Aim of the task: Stop at the line containing "- **Validez Estadística:**": every line of the listing from the first up to that one must be set down exactly.
*** Extracted data Section Begins ***
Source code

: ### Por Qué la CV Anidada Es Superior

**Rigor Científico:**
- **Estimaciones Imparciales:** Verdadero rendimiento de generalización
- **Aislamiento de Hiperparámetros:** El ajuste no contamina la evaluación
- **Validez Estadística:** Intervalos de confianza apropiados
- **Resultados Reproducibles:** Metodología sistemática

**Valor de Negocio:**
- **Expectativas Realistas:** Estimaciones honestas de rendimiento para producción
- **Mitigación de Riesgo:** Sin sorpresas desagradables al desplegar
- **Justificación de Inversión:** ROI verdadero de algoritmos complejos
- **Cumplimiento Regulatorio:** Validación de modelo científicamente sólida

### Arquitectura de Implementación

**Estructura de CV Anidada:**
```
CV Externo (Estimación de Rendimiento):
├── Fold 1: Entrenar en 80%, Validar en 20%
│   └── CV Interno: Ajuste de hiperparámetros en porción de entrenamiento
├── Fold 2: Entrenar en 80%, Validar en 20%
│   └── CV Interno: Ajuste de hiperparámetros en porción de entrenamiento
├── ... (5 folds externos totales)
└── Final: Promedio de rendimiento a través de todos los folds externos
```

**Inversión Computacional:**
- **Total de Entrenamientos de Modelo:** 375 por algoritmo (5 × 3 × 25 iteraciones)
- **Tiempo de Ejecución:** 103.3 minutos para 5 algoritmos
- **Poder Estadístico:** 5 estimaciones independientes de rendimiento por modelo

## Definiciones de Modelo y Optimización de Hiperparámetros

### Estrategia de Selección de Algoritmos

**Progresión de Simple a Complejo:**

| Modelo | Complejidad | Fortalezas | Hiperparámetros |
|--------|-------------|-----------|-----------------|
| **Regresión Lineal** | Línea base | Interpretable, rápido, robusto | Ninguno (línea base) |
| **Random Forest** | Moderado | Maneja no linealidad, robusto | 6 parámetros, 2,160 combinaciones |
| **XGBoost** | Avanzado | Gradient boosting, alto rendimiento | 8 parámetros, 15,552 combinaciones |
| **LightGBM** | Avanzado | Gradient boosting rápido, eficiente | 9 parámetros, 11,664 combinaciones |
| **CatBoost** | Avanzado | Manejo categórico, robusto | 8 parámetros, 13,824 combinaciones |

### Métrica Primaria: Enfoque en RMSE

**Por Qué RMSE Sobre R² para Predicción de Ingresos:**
*** Extracted data Section Ends ***
Solution:
Source code

: ### Por Qué la CV Anidada Es Superior

**Rigor Científico:**
- **Estimaciones Imparciales:** Verdadero rendimiento de generalización
- **Aislamiento de Hiperparámetros:** El ajuste no contamina la evaluación
- **Validez Estadística:** Intervalos de confianza apropiados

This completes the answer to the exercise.